I know you, Tony Robbins.

I see another perpetrator disguised as a helper—hiding behind your money and “unlimited power.”

While reading the Buzzfeed article on the accusations of abuse against Tony Robbins, I felt the sting of another fallen hero.

Perhaps I felt that sting so deeply because I denied my own history of sexual and emotional abuse as a child. Admittedly, I still resort to that denial more often than not. Regardless, the truth hurts. But these ongoing stories in the news of sexual abuse have brought it all back, time and again. To me, each story stung. Each perpetrator, another fallen hero, often aided by the cover up and denial of those unwilling to allow the mighty to fall. 

Larry Nassar, a convicted serial child molester using his ability to heal in the worst way possible, inflicted sexual boundary violation of teenage girls in the height of their budding development.

The endless tales of Catholic priests selfishly taking what they vowed they did not need—sexual gratification—in the name of God.

The Boy Scout troop leaders, hurting innocent boys who set out to nurture and learn about our earth.

Michael Jackson, acting out the perfect storm, using his power and status to disguise each and every act of sexual violation.

Penn State’s Jerry Sandusky had groomed and abused victims for over 15 years.

And, the latest of my fallen heroes, Tony Robbins. One of the original founders of the self-help movement actively preying upon needy adults in search of help and healing. Abusing his power to control, violate, discard, and, ultimately, threaten.

There are many, many more less famous but no less damaging incidences of abuse. 

I believe all the survivors. Every last one.

I understand what it takes to finally come forward because of the shame we take on. I know the challenge of speaking up, forever feeling like that victim who was given no choice, threatened both aloud and in unspoken ways. The denial we often use to cover up our story, yet it leaks out at every corner of our life. Every doubt, self-abuse, and trigger a reminder of not only the abuse, but also the fallen hero.

This is bigger than my problem. The growing incidents of #MeToo reporting, and the sheer number of the abused coming forward, speaking out, and, yes, God forbid, being believed—they all speak to the epidemic of fallen heroes. I am willing to forgive, even understand the cycle of abuse in the name of taking responsibility. But when the perpetrator denies their actions, as Tony Robbins is doing, it feels like I am being traumatized all over again.

Why do I still feel let down when reading about sexual abuse, rape, and sexual harassment? Why do I still want to believe there is good in the world, that there are people we can look up to as heroes who will do the right thing?

I refuse to give up.

□ □ □

§ **Direction**:
Repeat word for word the passage of the essay on fallen heroes between "Perhaps I felt" and "their budding development.", inclusive.

□ □ □

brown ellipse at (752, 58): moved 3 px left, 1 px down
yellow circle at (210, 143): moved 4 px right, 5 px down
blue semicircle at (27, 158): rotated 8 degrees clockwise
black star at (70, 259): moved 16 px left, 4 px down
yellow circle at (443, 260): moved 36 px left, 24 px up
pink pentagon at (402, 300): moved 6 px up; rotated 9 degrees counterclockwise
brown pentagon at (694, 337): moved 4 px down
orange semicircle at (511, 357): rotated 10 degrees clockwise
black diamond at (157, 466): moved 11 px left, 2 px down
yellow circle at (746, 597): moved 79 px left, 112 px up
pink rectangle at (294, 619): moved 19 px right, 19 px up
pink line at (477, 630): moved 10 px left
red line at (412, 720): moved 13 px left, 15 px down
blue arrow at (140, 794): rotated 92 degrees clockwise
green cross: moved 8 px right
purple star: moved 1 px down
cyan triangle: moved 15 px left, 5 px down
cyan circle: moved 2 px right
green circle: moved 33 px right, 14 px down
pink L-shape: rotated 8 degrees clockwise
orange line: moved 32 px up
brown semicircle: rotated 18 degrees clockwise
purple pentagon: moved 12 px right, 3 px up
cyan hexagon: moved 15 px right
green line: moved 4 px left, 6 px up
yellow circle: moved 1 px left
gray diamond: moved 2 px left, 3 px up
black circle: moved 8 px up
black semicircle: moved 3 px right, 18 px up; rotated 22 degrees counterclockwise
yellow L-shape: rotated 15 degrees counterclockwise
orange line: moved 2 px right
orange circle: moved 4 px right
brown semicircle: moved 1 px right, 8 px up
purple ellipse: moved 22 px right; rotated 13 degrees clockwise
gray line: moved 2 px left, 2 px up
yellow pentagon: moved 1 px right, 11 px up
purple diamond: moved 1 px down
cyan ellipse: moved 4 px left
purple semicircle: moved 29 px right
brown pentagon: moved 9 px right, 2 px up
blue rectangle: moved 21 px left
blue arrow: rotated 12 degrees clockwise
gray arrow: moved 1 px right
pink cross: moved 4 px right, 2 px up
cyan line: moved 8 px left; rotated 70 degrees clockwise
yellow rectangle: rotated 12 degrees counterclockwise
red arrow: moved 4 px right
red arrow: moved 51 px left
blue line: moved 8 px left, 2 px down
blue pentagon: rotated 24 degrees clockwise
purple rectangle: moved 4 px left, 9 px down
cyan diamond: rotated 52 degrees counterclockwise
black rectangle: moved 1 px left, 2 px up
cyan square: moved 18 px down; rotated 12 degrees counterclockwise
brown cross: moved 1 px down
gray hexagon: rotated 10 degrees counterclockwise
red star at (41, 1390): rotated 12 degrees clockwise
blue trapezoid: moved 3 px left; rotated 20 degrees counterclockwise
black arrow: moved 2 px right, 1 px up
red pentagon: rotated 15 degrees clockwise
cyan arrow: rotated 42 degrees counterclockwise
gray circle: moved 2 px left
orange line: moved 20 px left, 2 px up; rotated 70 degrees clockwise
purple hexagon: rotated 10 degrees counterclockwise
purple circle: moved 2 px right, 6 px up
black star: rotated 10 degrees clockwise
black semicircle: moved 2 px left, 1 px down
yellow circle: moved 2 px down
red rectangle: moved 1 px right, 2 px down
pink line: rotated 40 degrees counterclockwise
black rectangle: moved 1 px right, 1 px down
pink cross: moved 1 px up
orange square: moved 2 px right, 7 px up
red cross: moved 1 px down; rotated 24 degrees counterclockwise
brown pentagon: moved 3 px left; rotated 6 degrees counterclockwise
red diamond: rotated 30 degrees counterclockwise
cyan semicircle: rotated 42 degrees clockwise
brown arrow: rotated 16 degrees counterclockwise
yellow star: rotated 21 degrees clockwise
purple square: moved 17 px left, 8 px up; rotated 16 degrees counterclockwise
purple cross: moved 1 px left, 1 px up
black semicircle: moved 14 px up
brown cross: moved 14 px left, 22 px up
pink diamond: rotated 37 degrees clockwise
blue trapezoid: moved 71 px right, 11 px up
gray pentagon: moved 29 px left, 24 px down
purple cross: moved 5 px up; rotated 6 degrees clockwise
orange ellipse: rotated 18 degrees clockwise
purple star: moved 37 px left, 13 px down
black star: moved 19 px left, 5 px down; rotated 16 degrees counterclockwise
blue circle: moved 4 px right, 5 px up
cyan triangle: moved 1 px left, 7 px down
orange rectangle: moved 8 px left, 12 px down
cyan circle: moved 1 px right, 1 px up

□ □ □

§ **Solution to the exercise**:
Perhaps I felt that sting so deeply because I denied my own history of sexual and emotional abuse as a child. Admittedly, I still resort to that denial more often than not. Regardless, the truth hurts. But these ongoing stories in the news of sexual abuse have brought it all back, time and again. To me, each story stung. Each perpetrator, another fallen hero, often aided by the cover up and denial of those unwilling to allow the mighty to fall. 

Larry Nassar, a convicted serial child molester using his ability to heal in the worst way possible, inflicted sexual boundary violation of teenage girls in the height of their budding development.